© Lucile Boiron
Esthétique de la mise en pièce
Lucile Boiron
Entretien
2021


︎︎︎ Publié dans la revue Manifesto XXI
︎︎︎ Lucile Boiron


C’est au troisième étage de Poush Manifesto, un incubateur d’artistes regroupant plus de deux cents ateliers au sein d’un bâtiment situé à Clichy, que je rencontre la photographe Lucile Boiron. Cette dernière est l’autrice d’un corpus photographique qui révèle un univers où le sensuel badine avec l’infâme. Ici, l’image devient plastique, texturée, au sein de compositions où les formes du vivant sont disséquées, où la chair est éprouvée. Par une chaude matinée de juillet, Lucile me reçoit dans son atelier afin d’évoquer son amour pour l’argentique, sa fascination gamine pour la télé-réalité, son rapport à l’obscène, le regard qu’elle porte sur le corps féminin, mais aussi la place de l’édition dans sa pratique.

Lena Peyrard – Dans ta pratique, le travail de la lumière est primordial. Une lumière souvent naturelle, zénithale qui donne à voir les traces, les griffures, les défauts, les crevasses, les suintements. Quant à la couleur, elle aussi est intense et vive. Quelle atmosphère souhaites-tu faire transparaître au travers de tes photographies ?

Lucile Boiron : Avant même d’aimer la photographie, j’étais déjà sensible au cinéma et à la peinture, et notamment aux travaux d’artistes et réalisateur·rices chez qui la couleur occupe une place prépondérante. Elle me permet de retranscrire la dimension sensitive de mes sujets. La photographie n’étant pas une approche tridimensionnelle, les sensations sont induites par la gestion de la couleur. J’ai un intérêt particulier pour les procédés argentiques. C’est un format que j’affectionne d’une part pour sa plasticité ; lorsque l’on choisit de travailler en argentique cela suppose de faire un choix de pellicules et donc de gammes chromatiques.
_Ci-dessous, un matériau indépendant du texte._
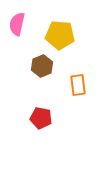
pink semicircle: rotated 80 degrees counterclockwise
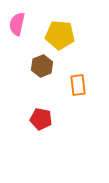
red pentagon: moved 1 px down
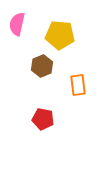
red pentagon: moved 2 px right
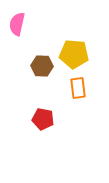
yellow pentagon: moved 14 px right, 19 px down
brown hexagon: rotated 25 degrees clockwise
orange rectangle: moved 3 px down
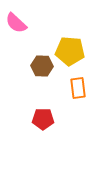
pink semicircle: moved 1 px left, 1 px up; rotated 60 degrees counterclockwise
yellow pentagon: moved 4 px left, 3 px up
red pentagon: rotated 10 degrees counterclockwise
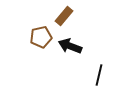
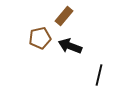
brown pentagon: moved 1 px left, 1 px down
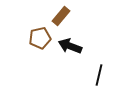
brown rectangle: moved 3 px left
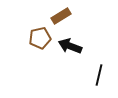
brown rectangle: rotated 18 degrees clockwise
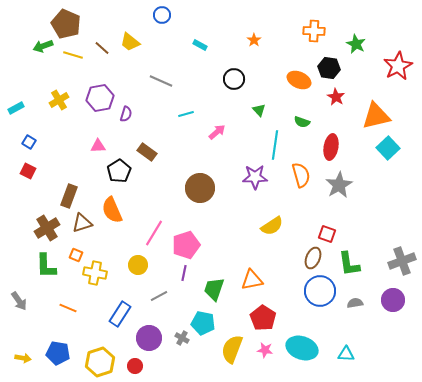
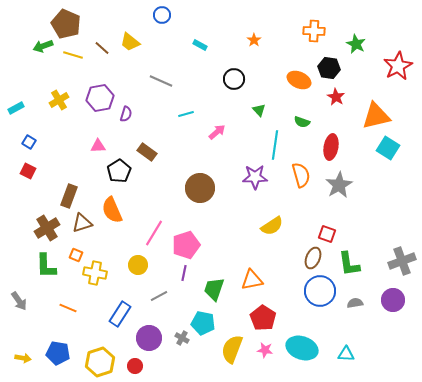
cyan square at (388, 148): rotated 15 degrees counterclockwise
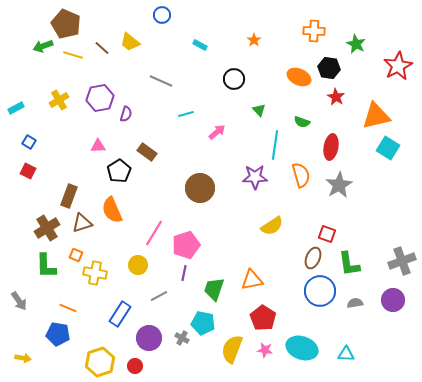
orange ellipse at (299, 80): moved 3 px up
blue pentagon at (58, 353): moved 19 px up
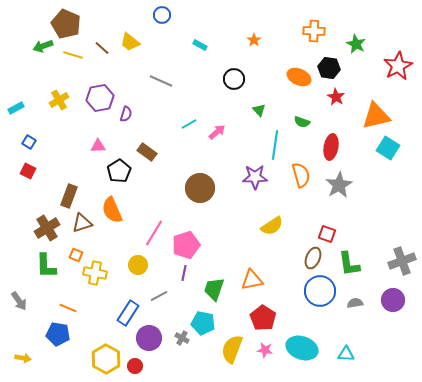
cyan line at (186, 114): moved 3 px right, 10 px down; rotated 14 degrees counterclockwise
blue rectangle at (120, 314): moved 8 px right, 1 px up
yellow hexagon at (100, 362): moved 6 px right, 3 px up; rotated 12 degrees counterclockwise
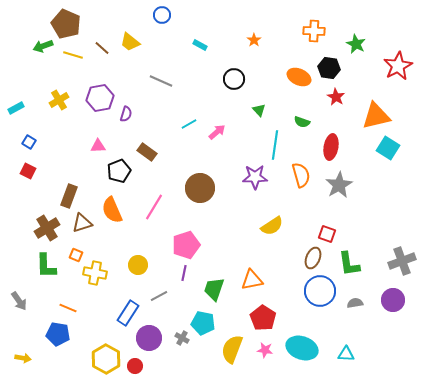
black pentagon at (119, 171): rotated 10 degrees clockwise
pink line at (154, 233): moved 26 px up
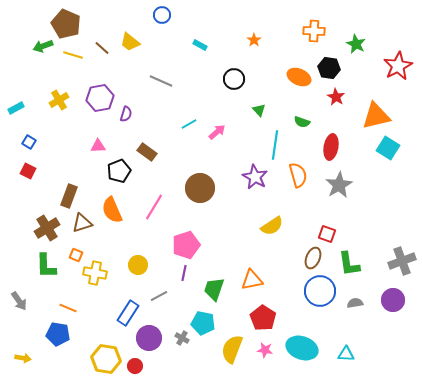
orange semicircle at (301, 175): moved 3 px left
purple star at (255, 177): rotated 30 degrees clockwise
yellow hexagon at (106, 359): rotated 20 degrees counterclockwise
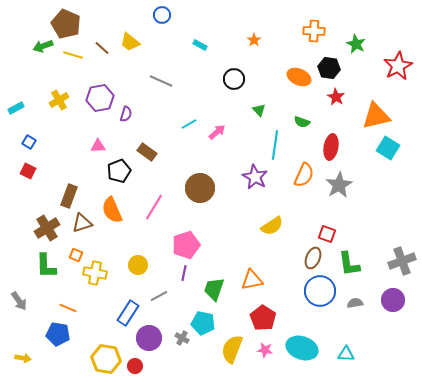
orange semicircle at (298, 175): moved 6 px right; rotated 40 degrees clockwise
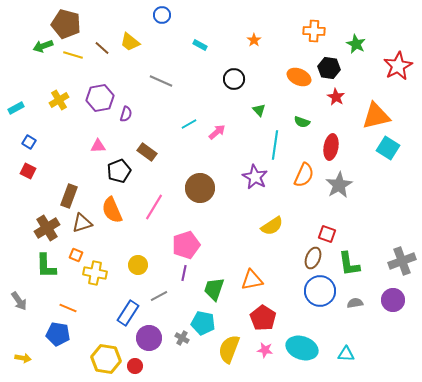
brown pentagon at (66, 24): rotated 8 degrees counterclockwise
yellow semicircle at (232, 349): moved 3 px left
Ne pas voir l’image instantanément conditionne également en grande partie la temporalité dans laquelle on va travailler. Enfin, dans la photographie argentique, on retrouve une forme de matérialité de l’image, où la surface sensible de la pellicule devient le lieu où l’intérieur et l’extérieur se rencontrent.

Ton esthétique se situe au croisement de plusieurs registres, de plusieurs références. Bien que tes compositions jouent sur la révulsion, elles font aussi appel à un univers acidulé, un peu pop même. Au quotidien, qu’est-ce qui vient alimenter ton regard ?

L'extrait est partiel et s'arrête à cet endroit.